**Задания**
**a)** Ответьте на вопросы по путевым заметкам:
(i) Сколько стоила джибутийская виза с человека?
(ii) Какой продукт везли с собой крестьяне, ожидавшие поезда на привокзальной площади?
(iii) Сколько пассажирских вагонов было в поезде?
**b)** Допишите следующий фрагмент путевых заметок, начав сразу после их последнего предложения.

**Текст для чтения**

■ ■ ■

13 октября, понедельник
Наутро мы попрощались с гостеприимными врачами и отправились в город. По счастью, посольство Джибути работало в этот день (а вот на след сомалийцев мы так и не напали). Сдали фотографии, паспорта, деньги и анкеты и в то же утро получили джибутийские двухнедельные визы — они стоили $35 c человека. Мы надеялись, что нам-таки удастся покинуть Эфиопию.
Поезд на Джибути отправлялся после обеда. Пока на привокзальной площади скопились эфиопские крестьяне, ожидающие поезда. В руках, сумках и мешках у каждого были образцы сельхозпродукции, с которыми они отправлялись в это международное путешествие. Продукт был единственным — всё тот же чат. В ожидании поезда многие его жевали.
Когда объявили о начале продажи билетов, — вся толпа мгновенно поднялась и выстроилась в очередь. Нас, как белых мистеров, пропустили вперёд. Одно из проявлений эфиопского «гостеприимства»: белый мистер? Без очереди, пожалуйста! Мистер, вам помочь, принести, унести, показать, спасти? Мистер, а вот неплохо бы с вас получить 1 быр! Вспомнил дурацкую услугу в деревне Тис-Ысат. Приходит автобус, и все бездельники деревни садятся в него, но автобус не уезжает. Эфиопы заняли все места; приходит иностранец. Мистер! Хочу вам уступить место! Дайте 1 быр! Когда платными пассажирами все места займутся, автобус уезжает (помощники и не собирались ехать, они весь день торгуют местами в подъезжающих автобусах, а стоячим пассажирам ехать запрещено — видимо, они в сговоре с водителем.) Мистер! What do you want? How are you? Fine? Give me 1 birr-rr! Бр-р-р!
Когда всех обилетили, открыли проход на перрон через вокзал, — и уже в быстро наступившей вечерней темноте мы стали грузиться в пассажирский вагон величайшего (ибо единственного) эфиопского поезда. Всего сейчас было три пассажирских вагона и десяток товарных.

■ ■ ■

**Исходные данные**
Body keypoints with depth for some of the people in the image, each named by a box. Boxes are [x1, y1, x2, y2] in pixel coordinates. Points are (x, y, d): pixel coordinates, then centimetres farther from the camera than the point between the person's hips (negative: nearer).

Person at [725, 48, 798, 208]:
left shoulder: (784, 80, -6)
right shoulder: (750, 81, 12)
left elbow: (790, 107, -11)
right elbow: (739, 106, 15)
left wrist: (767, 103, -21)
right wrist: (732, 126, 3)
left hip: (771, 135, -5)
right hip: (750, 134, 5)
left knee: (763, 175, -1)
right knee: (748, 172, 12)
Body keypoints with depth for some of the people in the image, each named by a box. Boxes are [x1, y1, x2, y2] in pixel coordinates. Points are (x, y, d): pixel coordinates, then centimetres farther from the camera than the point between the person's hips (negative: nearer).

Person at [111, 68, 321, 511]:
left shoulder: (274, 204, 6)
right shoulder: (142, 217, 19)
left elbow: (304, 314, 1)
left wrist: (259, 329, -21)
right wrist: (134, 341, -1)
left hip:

■ ■ ■

**Ответы к заданиям**
**a)**
(i) $35.
(ii) Чат.
(iii) Три.

**b)**
Единственный в природе эфиопский пассажирский поезд курсирует из Дыр-Дывы в Джибути, а иногда также из Дыры в Аддис-Абебу, без точного расписания, по мере накопления грузовых вагонов. Пассажирский вагон являет собой чудо: ни окон, ни дверей, ни света, ни туалета. Все стёкла выбиты лет пятьдесят назад, двери тоже покинули этот мир, электричества в вагоне, вероятно, никогда не было, а туалет завален мешками и багажом. Пассажиры в темноте пролезали через окна и двери на уцелевшие деревянные скамейки, занимали места и устраивались на них. Единственным товаром, который они везли, был чат. В больших вязанках размером с самовар, в мешках и в вениках, снаружи покрытых обычной травой, чтобы не высох. В суете погрузки один старик потерял свою вязанку чата и ходил по вагону туда-сюда, причитая. У многих были фонарики, но даже с их помощью утерянный чат не был найден, и дед всю дорогу завывал, ходил вперёд-назад, щупал чужие вязанки чата и, казалось, потерял разум. Поезд тронулся, и через окна подул холодный ветер; я натянул шапку. Другие люди устроились в товарных вагонах, там было, видимо, ещё холодней.